**Set task**
Extract the passage of the real estate underwriting discussion between "Just see when" and "this way, right?", inclusive.

**Text extract**
##############################
I think the biggest area that people mess up, we’re all taught to underwrite and dissect expenses and figure out what you’re spending but let’s talk about income for a second, right? If you get income wrong, there’s no going back. The expenses you can get wrong and figure it out but you know, what I see people doing a lot of times in their early underwriting phase is they’ll go say “Oh, well look, it’s renting it at 700 today and market comps are 900, great.” I’m going to go underwrite a hundred units at 900 bucks in year one.

I mean, think about what’s wrong with that, you know, you have hundred people probably who are signed on with leases that have varying exposure or varying expiration dates at around 700. You can’t go in there day one and assume you’re going to get 900 all across the board, you know?

Actually, spacing that – I call it income realization, right? There’s a curve. If you lay out on a bar chart or something like, “When do all my leases expire?” this is as simple as putting all your lease expiration dates in excel and clicking graph, it’s simple, right?

Just see when they all spread out and you know, you’re going to see some properties are very even, those are nice and you can correct that if they’re not but some properties are going to have big exposure months where like half of them expire in July or something. Student housing is this way, right?

Making sure that you’re assuming, your gross rent numbers based on when you can actually take a unit offline, do whatever you need to do to it, lease it back up and then the remainder of that year is your new rent, right? 

Give special attention to income realization because I see people mess that up all the time and it’s very easy, especially, the bigger the discrepancy, the bigger the error because if you go in there and say, “Hey, I’m $300 below market and I’m going to assume I get it day one” well guess what, you’re going to be missing 30% of your income in the first year that you thought you were going to have.

[0:14:03.6] WS: Probably a big portion here too as well. Yeah, great points there. I mean, you went through so many thing s from deal structuring to loans, capital budget, operating expenses and also just the importance of knowing your income and when is that income realistically going to happen, being conservative also about you know, how long is it going to take me to get this property to that point.

I wanted to back up a little bit, you know, talk about deal structuring and you made a great point to just – different loans or different tools and you need to understand how different loans work and talk about the capital stack. Any other tips on just the deal structuring, we hear that term a lot and you know, a lot of people, “Wait a minute, how many ways can a deal be structured” They’re like, “Oh my goodness”

[0:14:46.4] CS: Let me tell you.

[0:14:47.5] WS: Yeah, I can’t even tell you probably. There’s so many different ways to figure these things out or try to make them work, however, that’s also where some people can get in trouble too but any tips on just thinking through the deal structuring or capital stack, ways that you’ve been creative, to still make deals work and then maybe others can.
##############################
**Data provided**
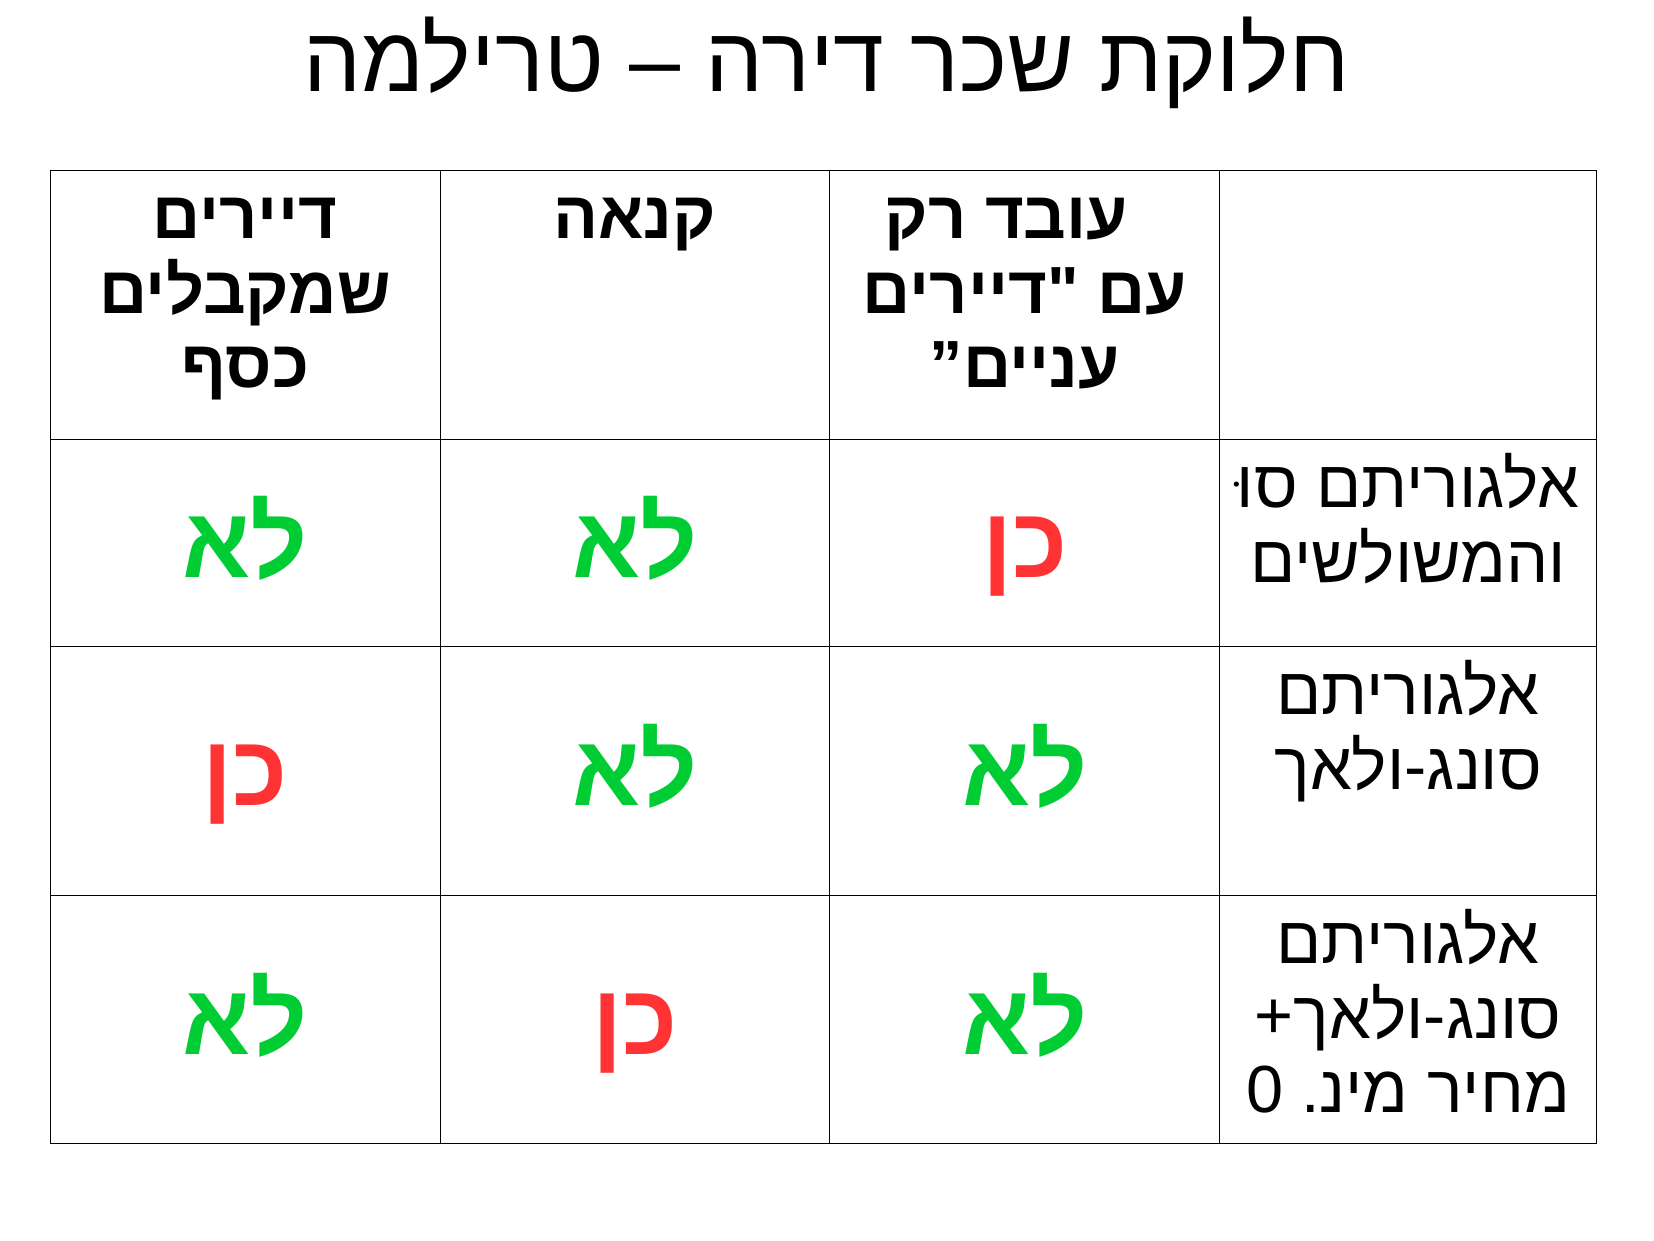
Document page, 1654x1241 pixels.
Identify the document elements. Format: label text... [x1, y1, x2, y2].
##############################
**Answer to the task**
Just see when they all spread out and you know, you’re going to see some properties are very even, those are nice and you can correct that if they’re not but some properties are going to have big exposure months where like half of them expire in July or something. Student housing is this way, right?